Cette ordonnance obligeait Haïti à verser d'importantes compensations à la puissance coloniale, notamment une réduction de 50 % des droits d'importation français et le paiement de 150 millions de francs, en échange de sa reconnaissance en tant que nation indépendante et pour éviter une invasion militaire.
Le pays dut emprunter à des taux d'intérêt élevés auprès de banques françaises pour pouvoir payer, et ce n'est qu'en 1947 qu'il a pu régler la facture, 122 ans plus tard, ni plus ni moins.
L'énorme hémorragie de ressources a empêché ce pays des Caraïbes de mettre en place les infrastructures nécessaires à son développement socio-économique, rendant impossible la construction d'écoles, d'hôpitaux, de routes, de logements.
Nous ne pouvons pas oublier le rôle joué par les États-Unis dans le malheur d'Haïti : l'occupation militaire de 1915 à 1934, le soutien apporté par Washington aux dictatures brutales de François et Jean-Claude Duvalier, et les pratiques d'ingérence du 21e siècle.

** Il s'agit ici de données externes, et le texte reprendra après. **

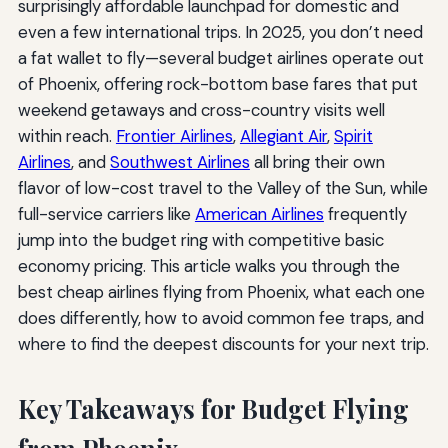
surprisingly affordable launchpad for domestic and
even a few international trips. In 2025, you don’t need
a fat wallet to fly—several budget airlines operate out
of Phoenix, offering rock-bottom base fares that put
weekend getaways and cross-country visits well
within reach.
Frontier Airlines
,
Allegiant Air
,
Spirit
Airlines
, and
Southwest Airlines
all bring their own
flavor of low-cost travel to the Valley of the Sun, while
full-service carriers like
American Airlines
frequently
jump into the budget ring with competitive basic
economy pricing. This article walks you through the
best cheap airlines flying from Phoenix, what each one
does differently, how to avoid common fee traps, and
where to find the deepest discounts for your next trip.
Key Takeaways for Budget Flying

La solution au « problème haïtien » passe par le respect absolu de la souveraineté, la non-ingérence dans les affaires intérieures et une coopération efficace, solidaire et désintéressée avec le peuple de cette nation sœur des Caraïbes.

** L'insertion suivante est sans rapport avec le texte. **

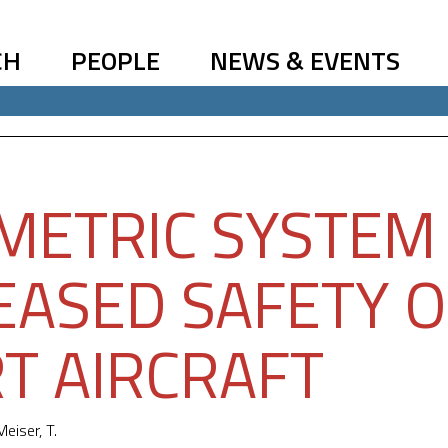
CH
PEOPLE
NEWS & EVENTS
METRIC SYSTEM
EASED SAFETY O
T AIRCRAFT
Meiser, T.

Sans les pratiques hégémoniques des grandes puissances, de véritables progrès peuvent être accomplis sur la voie de la paix.
Un premier pas serait que l'ancienne métropole, la France, rembourse la dette dite d'indépendance, comme le demandent un grand nombre d'organisations de la société civile haïtienne.
La communauté régionale, et en premier lieu la Communauté des Caraïbes (Caricom), doit offrir ses bons offices, tant financiers que techniques, et fournir une assistance là où elle est nécessaire.
Briser les cycles de violence et mettre fin au chaos sont des questions vitales pour cette nation qui occupe la partie occidentale de l'Île d'Hispaniola, et ce n'est pas avec des armes que ces cycles seront brisés.
Haïti n'est la colonie de personne. La vision « protectrice » et discriminatoire des anciennes puissances coloniales doit cesser. Le peuple haïtien est capable de se gouverner lui-même et de décider de son propre destin.